About the base of the wall he would have noticed fallen columns, single capping stones, dismantled steps, smashed arches and overturned cornices littering the ground; evidence of the destruction wielded against that civilization by some invading storm of vandals.  

This was not another find of the remnants of the Indian bowling, but the relics of the once great cultural expression of cricket which was Indian batting whose lyric verse no cricket lover can have ever tired of enjoying.

Rain took nearly four hours of time out of the day’s play but this forced England to declare at 591 for 6.  Bell had reached his first ‘double’ in Test cricket before perishing to the sweep against Raina for 235 (in 487 minutes and 364 balls).  Morgan had damaged his Test match reputation a little further and Bopara had done all that was required of him in personally testing circumstances.

India sheltered in their dressing room throughout the delay in play, either recovering from the pummelling they had received in the field or in dread of the pummelling they were about to receive when batting, or both.

England in contrast manifested their testosterone when going through their full pre-match preparations on the drying outfield.

Once again the Indiam batting line up had to be altered as Gambhir recovered from a concussion acquired when thumping the back of his head very hard as he stumbled backwards in a failed attempt at a catch the day before.

This necessitated Dravid opening once more, but it should not necessarily have necessitated VVS Laxman batting at number three again, but inexplicably it did.

Sehwag taking first strike untypically watched a couple of deliveries from Anderson go down the off-side before hitting the next two to the boundary in a more typical Sehwagian fashion.  All hearts were raised by the hope of witnessing this special batsman lead India’s counter attack against the Vandal horde, but Anderson was setting him up for the one that comes back and he was duly trapped LBW like a novice.

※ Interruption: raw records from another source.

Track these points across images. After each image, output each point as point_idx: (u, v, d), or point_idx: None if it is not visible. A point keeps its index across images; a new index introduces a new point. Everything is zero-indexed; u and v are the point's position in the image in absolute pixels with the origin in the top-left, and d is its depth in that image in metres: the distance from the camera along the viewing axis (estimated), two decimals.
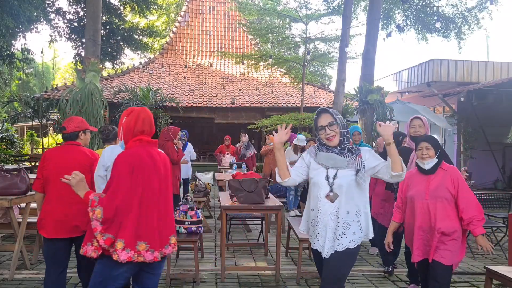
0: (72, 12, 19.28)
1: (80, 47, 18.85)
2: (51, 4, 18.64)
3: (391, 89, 14.37)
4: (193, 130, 16.91)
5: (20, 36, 16.57)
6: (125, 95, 14.60)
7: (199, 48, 22.01)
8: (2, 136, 16.64)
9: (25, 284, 4.25)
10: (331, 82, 27.91)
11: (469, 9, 15.25)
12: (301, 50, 20.33)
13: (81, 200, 2.52)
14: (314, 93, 18.30)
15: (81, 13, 18.75)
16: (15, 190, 4.28)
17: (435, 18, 14.68)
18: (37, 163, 14.57)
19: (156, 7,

Laxman was accordingly sacrificed like some gambit with a pawn.  Who exactly is responsible for squandering the potential of this great middle order batsman against the new ball?

Tendulka arrived to another standing ovation as the crowd, keen to the history of events, willed him to the rather artificial milestone (or millstone) of a hundred international hundreds. 

This giant of all-time was all-care and all-attention but he was twice struck ducking under balls that were not that short, once on the helmet and once in the ribs.   It was an uncharacteristic awkwardness and discomfit, but he met the blow to his head with an embarrassed smile and then a perfect on-drive for four.  All might be well, thought the historically minded crowd.

But an all-or-nothing sweep him off his length approach to Swann, who came on to bowl salivating like one of Pavlov’s dogs, was fraught with danger.  He must have calculated that the risk was worth it.  It revealed the Indian estimation of the wicket and the threat that the off-spinner presents, but the odds were always against it answering the destructive challenge of Swann the Terrible, and it was not long before Sachin bent his knee again and gloved the ball over his head to a waiting slip.

All who slaver are not fools.

Raina’s humiliation continued with a 40 minute duck that showed him confounded by movement and then lured by flight to over-balance and be stumped by a quick handed Prior, the batsman’s toe finding only a precarious perch on the line.

England took 5 Indian wickets in two hours (including a nightwatchman). Fifteen therefore remain to be demolished and reduced to rubble by England in two days. Swann’s figures are 10 overs, three maidens, 3 for 27.

The Wall remains 57, the only lasting evidence of a shattered civilization.

* extract from “The Ruin“, an 8th-century Old English poem from the Exeter Book by an unknown author.

N.B. The Squire has been called to Town and Third Man’s valeting services are required.  His Grace has not revealed whether this journey is in response to a call from the Governor of the Bank of England, a secretive someone in Downing Street or Duncan Fletcher, but further morning reports of deeds at the Oval will not be forth coming.